══ Supplied data ══

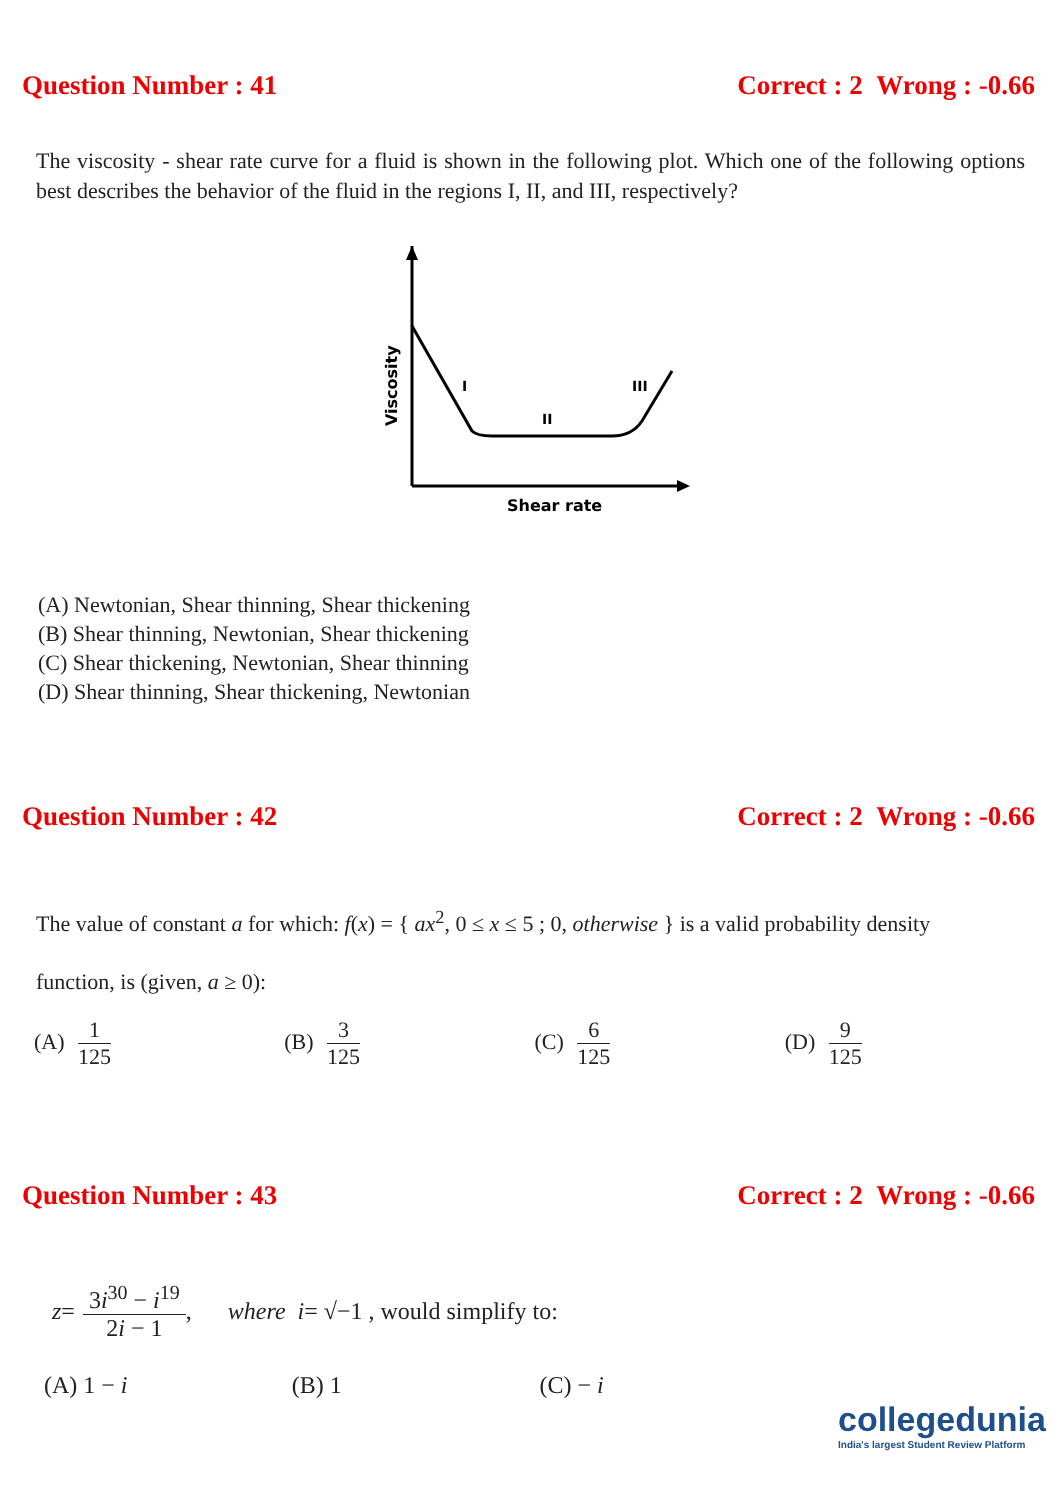Question Number : 41 Correct : 2 Wrong : -0.66
The viscosity - shear rate curve for a fluid is shown in the following plot. Which one of the following options best describes the behavior of the fluid in the regions I, II, and III, respectively?
I
II
III
Shear rate
Viscosity
(A) Newtonian, Shear thinning, Shear thickening
(B) Shear thinning, Newtonian, Shear thickening
(C) Shear thickening, Newtonian, Shear thinning
(D) Shear thinning, Shear thickening, Newtonian
Question Number : 42 Correct : 2 Wrong : -0.66
The value of constant a for which: f(x) = { ax<sup>2</sup>, 0 ≤ x ≤ 5 ; 0, otherwise } is a valid probability density
function, is (given, a ≥ 0):
(A) 1 125 (B) 3 125 (C) 6 125 (D) 9 125
Question Number : 43 Correct : 2 Wrong : -0.66
z = 3i<sup>30</sup> − i<sup>19</sup> 2i − 1, where i = √−1 , would simplify to:
(A) 1 − i (B) 1 (C) − i
collegedunia
India's largest Student Review Platform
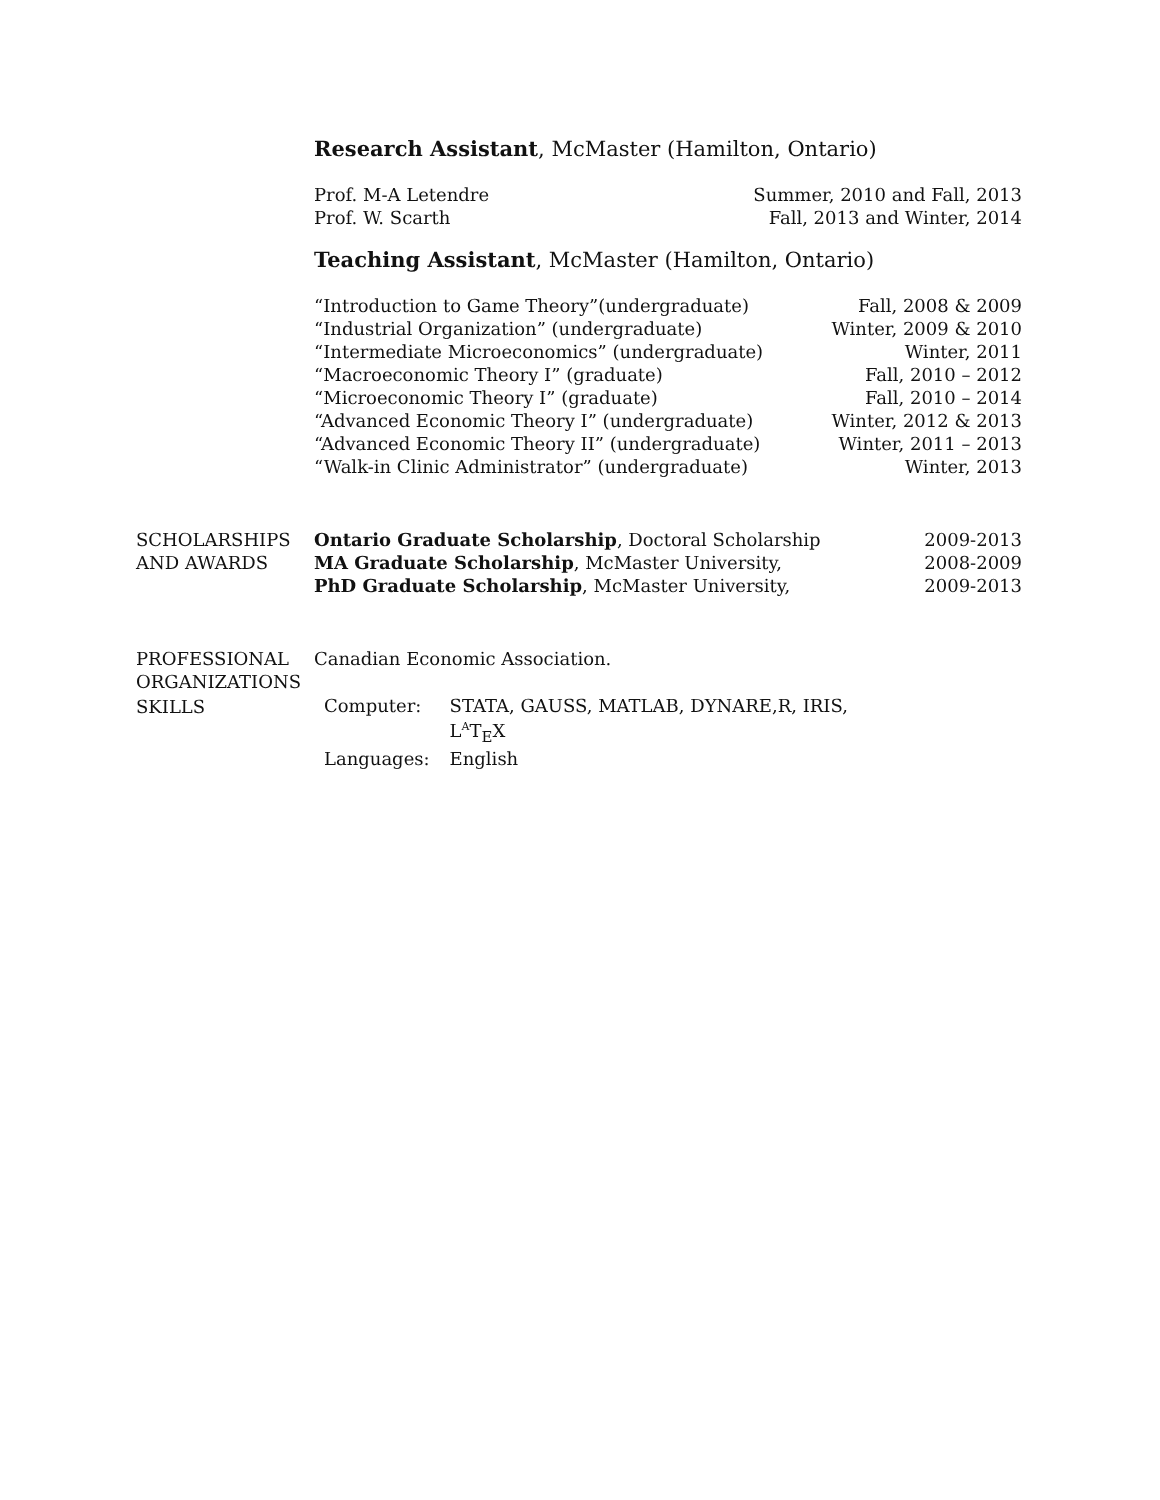Research Assistant, McMaster (Hamilton, Ontario)
Prof. M-A Letendre Summer, 2010 and Fall, 2013
Prof. W. Scarth Fall, 2013 and Winter, 2014
Teaching Assistant, McMaster (Hamilton, Ontario)
“Introduction to Game Theory”(undergraduate) Fall, 2008 & 2009
“Industrial Organization” (undergraduate) Winter, 2009 & 2010
“Intermediate Microeconomics” (undergraduate) Winter, 2011
“Macroeconomic Theory I” (graduate) Fall, 2010 – 2012
“Microeconomic Theory I” (graduate) Fall, 2010 – 2014
“Advanced Economic Theory I” (undergraduate) Winter, 2012 & 2013
“Advanced Economic Theory II” (undergraduate) Winter, 2011 – 2013
“Walk-in Clinic Administrator” (undergraduate) Winter, 2013
SCHOLARSHIPS
AND AWARDS
Ontario Graduate Scholarship, Doctoral Scholarship 2009-2013
MA Graduate Scholarship, McMaster University, 2008-2009
PhD Graduate Scholarship, McMaster University, 2009-2013
PROFESSIONAL
ORGANIZATIONS
Canadian Economic Association.
SKILLS
| Computer: | STATA, GAUSS, MATLAB, DYNARE,R, IRIS, L<sup>A</sup>T<sub>E</sub>X |
| Languages: | English |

═══

Work instruction: Give the entries again exactly. Pictures stay out.

Written response:
Question Number : 41 Correct : 2 Wrong : -0.66
The viscosity - shear rate curve for a fluid is shown in the following plot. Which one of the following options best describes the behavior of the fluid in the regions I, II, and III, respectively?
I
II
III
Shear rate
Viscosity
(A) Newtonian, Shear thinning, Shear thickening
(B) Shear thinning, Newtonian, Shear thickening
(C) Shear thickening, Newtonian, Shear thinning
(D) Shear thinning, Shear thickening, Newtonian
Question Number : 42 Correct : 2 Wrong : -0.66
The value of constant a for which: f(x) = { ax<sup>2</sup>, 0 ≤ x ≤ 5 ; 0, otherwise } is a valid probability density
function, is (given, a ≥ 0):
(A) 1 125 (B) 3 125 (C) 6 125 (D) 9 125
Question Number : 43 Correct : 2 Wrong : -0.66
z = 3i<sup>30</sup> − i<sup>19</sup> 2i − 1, where i = √−1 , would simplify to:
(A) 1 − i (B) 1 (C) − i
collegedunia
India's largest Student Review Platform
Research Assistant, McMaster (Hamilton, Ontario)
Prof. M-A Letendre Summer, 2010 and Fall, 2013
Prof. W. Scarth Fall, 2013 and Winter, 2014
Teaching Assistant, McMaster (Hamilton, Ontario)
“Introduction to Game Theory”(undergraduate) Fall, 2008 & 2009
“Industrial Organization” (undergraduate) Winter, 2009 & 2010
“Intermediate Microeconomics” (undergraduate) Winter, 2011
“Macroeconomic Theory I” (graduate) Fall, 2010 – 2012
“Microeconomic Theory I” (graduate) Fall, 2010 – 2014
“Advanced Economic Theory I” (undergraduate) Winter, 2012 & 2013
“Advanced Economic Theory II” (undergraduate) Winter, 2011 – 2013
“Walk-in Clinic Administrator” (undergraduate) Winter, 2013
SCHOLARSHIPS
AND AWARDS
Ontario Graduate Scholarship, Doctoral Scholarship 2009-2013
MA Graduate Scholarship, McMaster University, 2008-2009
PhD Graduate Scholarship, McMaster University, 2009-2013
PROFESSIONAL
ORGANIZATIONS
Canadian Economic Association.
SKILLS
| Computer: | STATA, GAUSS, MATLAB, DYNARE,R, IRIS, L<sup>A</sup>T<sub>E</sub>X |
| Languages: | English |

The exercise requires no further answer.